● Bloc de texte:
Petit homme malade et chétif fait trembler plus grande dictature du monde. Le régime chinois vient d’emprisonner le dissident Hu Jia pour trois ans et démi, sous charge de “subversion”. Pas des plus virulents, surtout pas agité, il est devenu avec d’autres le symbole d’une grande arnaque : l’amélioration des droits de l’homme en Chine avec les Olympiques et les investissements massifs de capitaux. Combien de fois avons-nous entendu ces balivernes? Le pire c’est qu’elles ne viennent pas exclusivement des outils de propagande communistes, mais bien de médias et politiciens occidentaux.
Le “crime” de Hu Jia est essentiellement d’avoir osé parler avec des médias et des politiciens étrangers (l’Union européenne, entre autres) sur la situation en Chine avant les Jeux.

● Questions d'étude:
**a.** Selon le texte sur Hu Jia, en quoi consiste essentiellement le « crime » qu'on lui reproche ? Répondez en une à trois phrases.
**b.** Répondez aux questions suivantes sur le texte sur Hu Jia :
(i) Sous quelle charge le régime chinois a-t-il emprisonné Hu Jia ?
(ii) Outre les outils de propagande communistes, d'où viennent les « balivernes » dont parle le texte ?
(iii) Quelle institution est citée parmi les interlocuteurs étrangers de Hu Jia ?
**c.** Reproduisez le texte sur Hu Jia de « Petit homme malade » à « et politiciens occidentaux. ».

● Contenu des données:

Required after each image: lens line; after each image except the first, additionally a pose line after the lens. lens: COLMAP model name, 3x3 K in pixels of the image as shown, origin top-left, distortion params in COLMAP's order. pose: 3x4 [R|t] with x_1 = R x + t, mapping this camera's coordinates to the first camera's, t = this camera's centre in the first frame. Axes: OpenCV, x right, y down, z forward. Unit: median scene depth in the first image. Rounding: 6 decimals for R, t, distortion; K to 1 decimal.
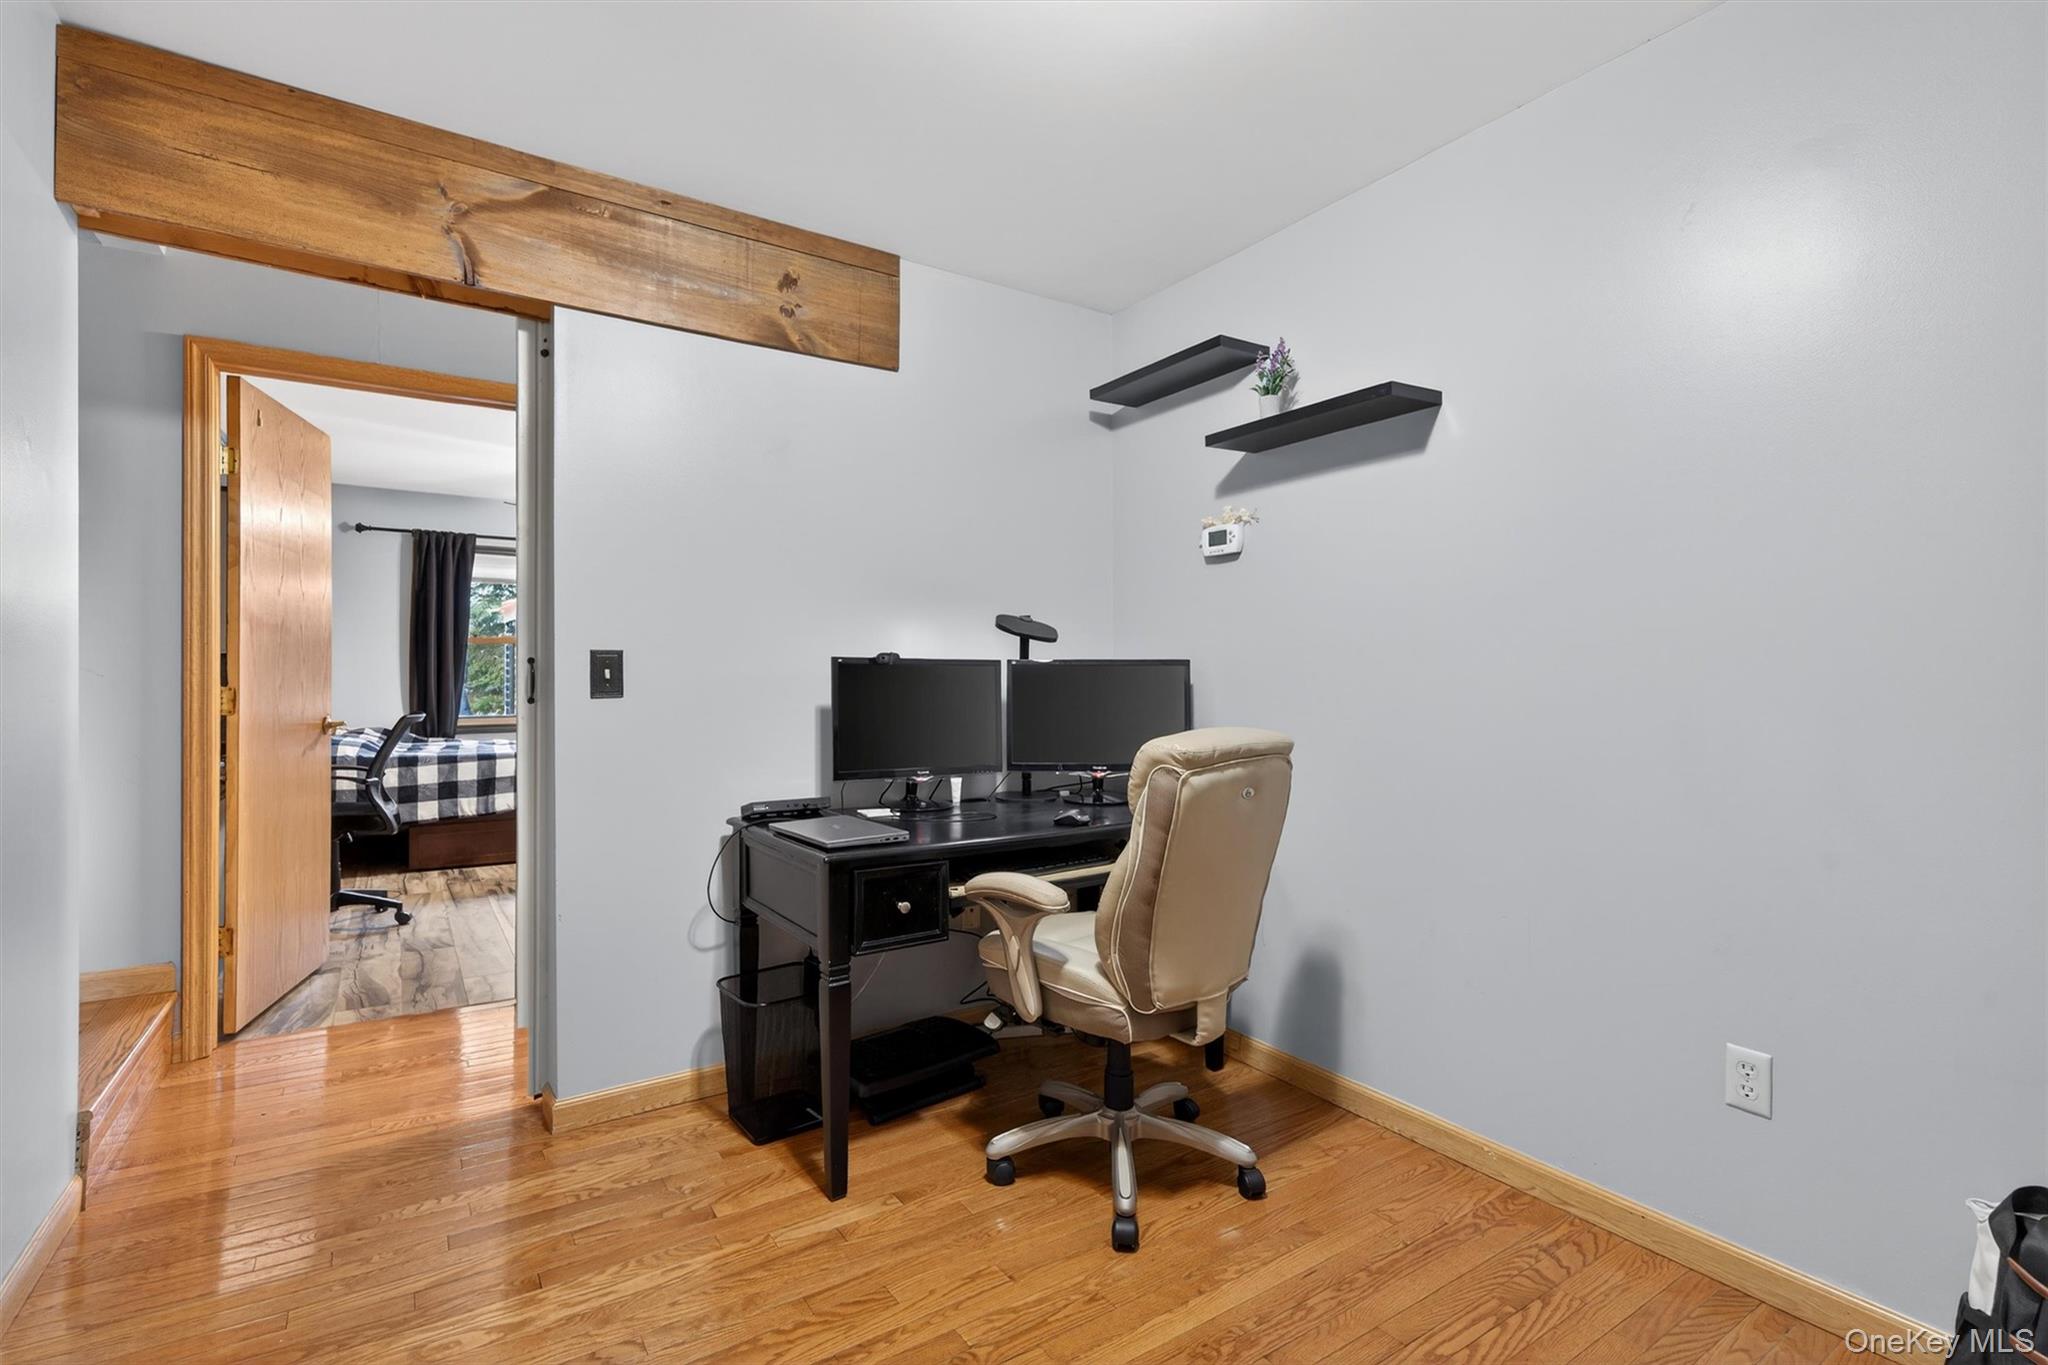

● Résultats des exercices:
**a.** Le « crime » de Hu Jia consiste essentiellement à avoir osé parler de la situation en Chine avant les Jeux avec des médias et des politiciens étrangers, notamment l'Union européenne. C'est pour cela que le régime chinois l'a emprisonné sous la charge de « subversion ».

**b.**
(i) Sous la charge de « subversion ».
(ii) Des médias et des politiciens occidentaux.
(iii) L'Union européenne.

**c.**
Petit homme malade et chétif fait trembler plus grande dictature du monde. Le régime chinois vient d’emprisonner le dissident Hu Jia pour trois ans et démi, sous charge de “subversion”. Pas des plus virulents, surtout pas agité, il est devenu avec d’autres le symbole d’une grande arnaque : l’amélioration des droits de l’homme en Chine avec les Olympiques et les investissements massifs de capitaux. Combien de fois avons-nous entendu ces balivernes? Le pire c’est qu’elles ne viennent pas exclusivement des outils de propagande communistes, mais bien de médias et politiciens occidentaux.